February 10, 2009
BY ALEX ROBERTSON
URSULINE HIGH SCHOOL JUNIOR
Press Democrat article
Last Modified: Tuesday, February 10, 2009 at 4:20 a.m.
In the city of Santa Rosa, there is a lack of pools for the public to use. This affects people of all ages in our city, but especially teens involved in the sport of swimming.
The two public pools are Finley Aquatic Center and Ridgeway Swim Center, which are standard 25-yard pools. These are referred to as short course pools in competitive swimming. These are the only two pools that high school swim teams have to practice in, because none of the high schools have their own pools.
Ursuline High School has a pool, but it is very old.
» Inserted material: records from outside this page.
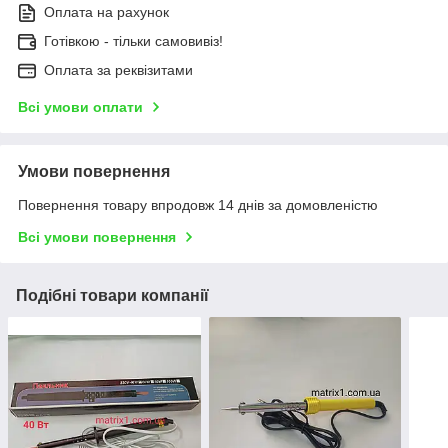
Оплата на рахунок
Готівкою - тільки самовивіз!
Оплата за реквізитами
Всі умови оплати
Умови повернення
Повернення товару впродовж 14 днів за домовленістю
Всі умови повернення
Подібні товари компанії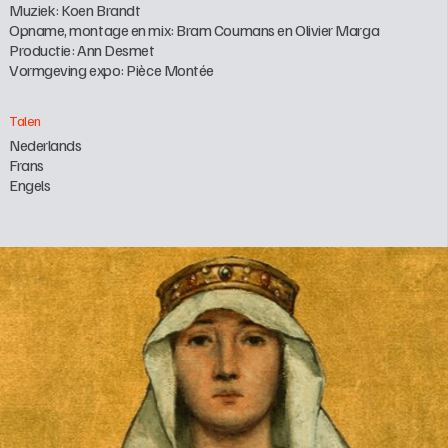
Muziek: Koen Brandt

Opname, montage en mix: Bram Coumans en Olivier Marga

Productie: Ann Desmet

Vormgeving expo: Pièce Montée 
Talen
Nederlands

Frans

Engels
Maria Carrillo, Montgomery, Santa Rosa, Elsie Allen, Piner, Newman and Ursuline high schools have to share these two public pools for their swim teams.
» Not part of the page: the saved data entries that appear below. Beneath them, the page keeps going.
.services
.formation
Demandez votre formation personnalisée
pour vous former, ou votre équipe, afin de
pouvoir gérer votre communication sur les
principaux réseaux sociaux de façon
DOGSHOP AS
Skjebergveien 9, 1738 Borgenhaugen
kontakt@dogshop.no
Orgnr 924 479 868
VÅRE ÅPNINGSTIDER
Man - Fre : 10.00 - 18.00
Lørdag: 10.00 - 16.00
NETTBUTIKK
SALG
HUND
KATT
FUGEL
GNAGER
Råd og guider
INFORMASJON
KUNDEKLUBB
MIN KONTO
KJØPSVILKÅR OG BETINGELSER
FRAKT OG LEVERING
This becomes more difficult when the Neptune Swim Team uses Ridgeway Swim Center for several hours each week day.
Ursuline and Newman have opted to practice at Santa Rosa Junior College at 5:30 a.m. every day instead of trying to squeeze in a practice time late at night at other pools.
The Neptune Swim Team in Santa Rosa also suffers from not enough pool time and space. With all of the different ages of swimmers on the team and not much lane space, it is very challenging to have a reasonable practice times for all of the athletes.
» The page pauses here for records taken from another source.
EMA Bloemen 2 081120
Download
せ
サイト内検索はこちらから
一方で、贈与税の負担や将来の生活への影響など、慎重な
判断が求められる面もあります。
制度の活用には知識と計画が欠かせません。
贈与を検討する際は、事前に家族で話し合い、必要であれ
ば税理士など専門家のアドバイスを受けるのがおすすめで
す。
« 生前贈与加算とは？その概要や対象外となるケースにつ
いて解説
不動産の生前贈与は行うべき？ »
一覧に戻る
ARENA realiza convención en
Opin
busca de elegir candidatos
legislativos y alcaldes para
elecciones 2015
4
Some swim groups have a practice time that ends at 9:15 p.m. every day except weekends. This caused late nights for students and insufficient time to have a proper dinner every day.
Another very important aspect of the sport of swimming is practicing to compete in long course size pools, which are 50 meters long. Half of the swimming season is swum in Olympic sized pools. Santa Rosa does not have one long course pool. The closest 50-meter pool is in Petaluma; a big inconvenience for Santa Rosa swimmers.
On hot summer days, people want to be able to enjoy time in the pool, cooling off. When pools are so crowded, this is not as enjoyable.
In addition to recreational swimming, these pools are used for swim lessons and aquatic programs. If there was even one more public pool in Santa Rosa, pools would be less crowded.
Santa Rosa would benefit greatly from investing in another public or long course pool, open to the public. This would not only help people get in the pool, it would not only help high school team swimmers, it would also be beneficial to year-round recreational swimmers.